## Given data

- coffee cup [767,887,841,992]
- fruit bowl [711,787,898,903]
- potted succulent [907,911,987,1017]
...
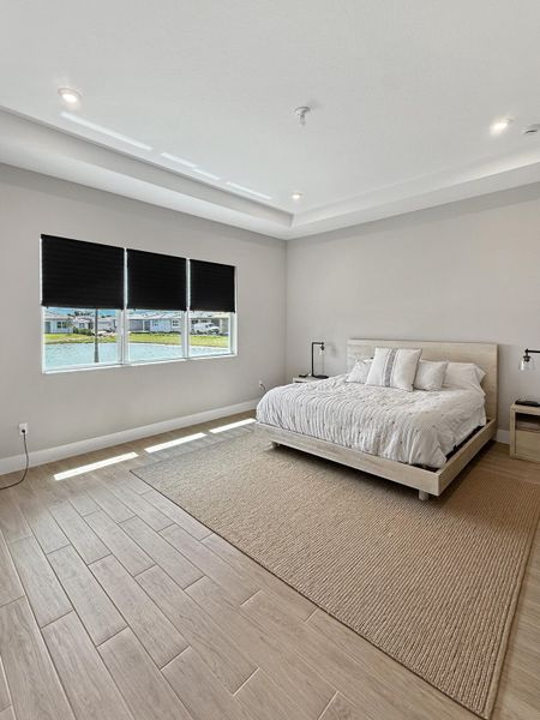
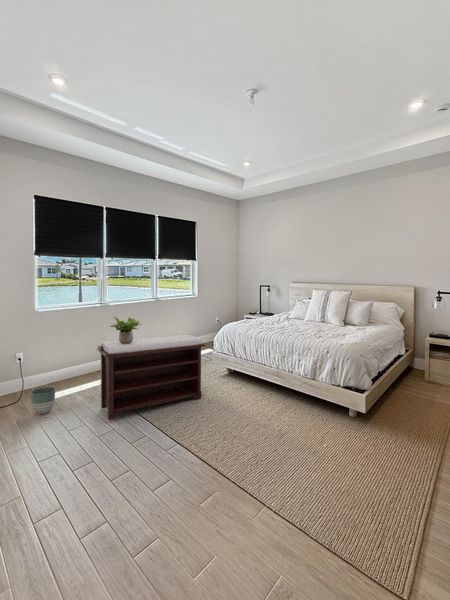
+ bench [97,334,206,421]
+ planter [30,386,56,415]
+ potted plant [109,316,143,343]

## Work item
Copy each line of the data that contains the word "potted", leaving the other lines out.

## Answer for the task
- potted succulent [907,911,987,1017]
+ potted plant [109,316,143,343]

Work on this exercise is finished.